**Source material**:
==============================

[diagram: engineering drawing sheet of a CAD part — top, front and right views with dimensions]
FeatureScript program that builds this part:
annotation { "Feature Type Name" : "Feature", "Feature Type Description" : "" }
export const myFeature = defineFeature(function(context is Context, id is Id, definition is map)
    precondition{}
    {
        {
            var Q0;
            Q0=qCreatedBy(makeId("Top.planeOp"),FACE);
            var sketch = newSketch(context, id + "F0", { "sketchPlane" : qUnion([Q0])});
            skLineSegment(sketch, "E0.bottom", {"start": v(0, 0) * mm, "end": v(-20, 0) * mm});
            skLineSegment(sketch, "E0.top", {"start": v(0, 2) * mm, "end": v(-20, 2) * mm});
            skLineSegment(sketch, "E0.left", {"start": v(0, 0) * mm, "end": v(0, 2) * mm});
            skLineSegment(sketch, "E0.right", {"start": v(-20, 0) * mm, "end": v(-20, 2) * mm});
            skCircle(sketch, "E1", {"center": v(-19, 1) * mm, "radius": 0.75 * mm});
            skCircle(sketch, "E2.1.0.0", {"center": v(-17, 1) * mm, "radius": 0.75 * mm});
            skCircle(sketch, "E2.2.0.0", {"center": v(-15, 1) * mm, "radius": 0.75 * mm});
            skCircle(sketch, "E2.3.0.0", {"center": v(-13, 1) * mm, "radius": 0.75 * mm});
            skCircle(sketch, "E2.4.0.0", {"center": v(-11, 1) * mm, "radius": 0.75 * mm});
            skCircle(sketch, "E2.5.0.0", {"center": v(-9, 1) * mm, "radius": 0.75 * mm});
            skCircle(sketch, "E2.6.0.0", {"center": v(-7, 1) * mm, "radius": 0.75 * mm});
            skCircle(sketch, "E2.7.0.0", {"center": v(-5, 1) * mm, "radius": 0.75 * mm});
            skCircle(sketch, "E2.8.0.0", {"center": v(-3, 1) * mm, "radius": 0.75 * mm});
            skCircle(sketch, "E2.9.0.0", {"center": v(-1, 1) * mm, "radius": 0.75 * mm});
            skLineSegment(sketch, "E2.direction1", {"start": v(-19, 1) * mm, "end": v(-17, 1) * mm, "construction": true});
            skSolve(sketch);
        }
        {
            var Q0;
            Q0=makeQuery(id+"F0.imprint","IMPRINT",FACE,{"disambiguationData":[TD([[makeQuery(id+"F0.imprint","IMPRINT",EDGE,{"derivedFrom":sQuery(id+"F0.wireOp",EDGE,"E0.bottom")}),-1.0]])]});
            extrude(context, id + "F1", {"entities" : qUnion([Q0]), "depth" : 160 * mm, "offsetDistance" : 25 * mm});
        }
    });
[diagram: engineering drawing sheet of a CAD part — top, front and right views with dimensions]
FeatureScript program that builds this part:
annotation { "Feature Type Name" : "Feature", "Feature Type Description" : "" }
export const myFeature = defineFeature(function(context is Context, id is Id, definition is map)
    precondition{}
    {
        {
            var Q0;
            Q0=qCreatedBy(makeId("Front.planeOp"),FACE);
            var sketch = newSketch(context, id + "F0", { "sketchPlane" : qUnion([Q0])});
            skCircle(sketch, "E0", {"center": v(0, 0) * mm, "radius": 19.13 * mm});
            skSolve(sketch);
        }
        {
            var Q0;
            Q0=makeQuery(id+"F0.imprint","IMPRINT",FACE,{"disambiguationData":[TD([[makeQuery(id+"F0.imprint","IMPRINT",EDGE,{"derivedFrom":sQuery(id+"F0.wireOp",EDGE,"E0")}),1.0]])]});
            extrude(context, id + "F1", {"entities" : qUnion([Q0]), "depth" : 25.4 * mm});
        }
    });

==============================

**Goal**: List every line above that contains the string "IMPRINT", copying each one in full.

**Solution below**:
            Q0=makeQuery(id+"F0.imprint","IMPRINT",FACE,{"disambiguationData":[TD([[makeQuery(id+"F0.imprint","IMPRINT",EDGE,{"derivedFrom":sQuery(id+"F0.wireOp",EDGE,"E0.bottom")}),-1.0]])]});
            Q0=makeQuery(id+"F0.imprint","IMPRINT",FACE,{"disambiguationData":[TD([[makeQuery(id+"F0.imprint","IMPRINT",EDGE,{"derivedFrom":sQuery(id+"F0.wireOp",EDGE,"E0")}),1.0]])]});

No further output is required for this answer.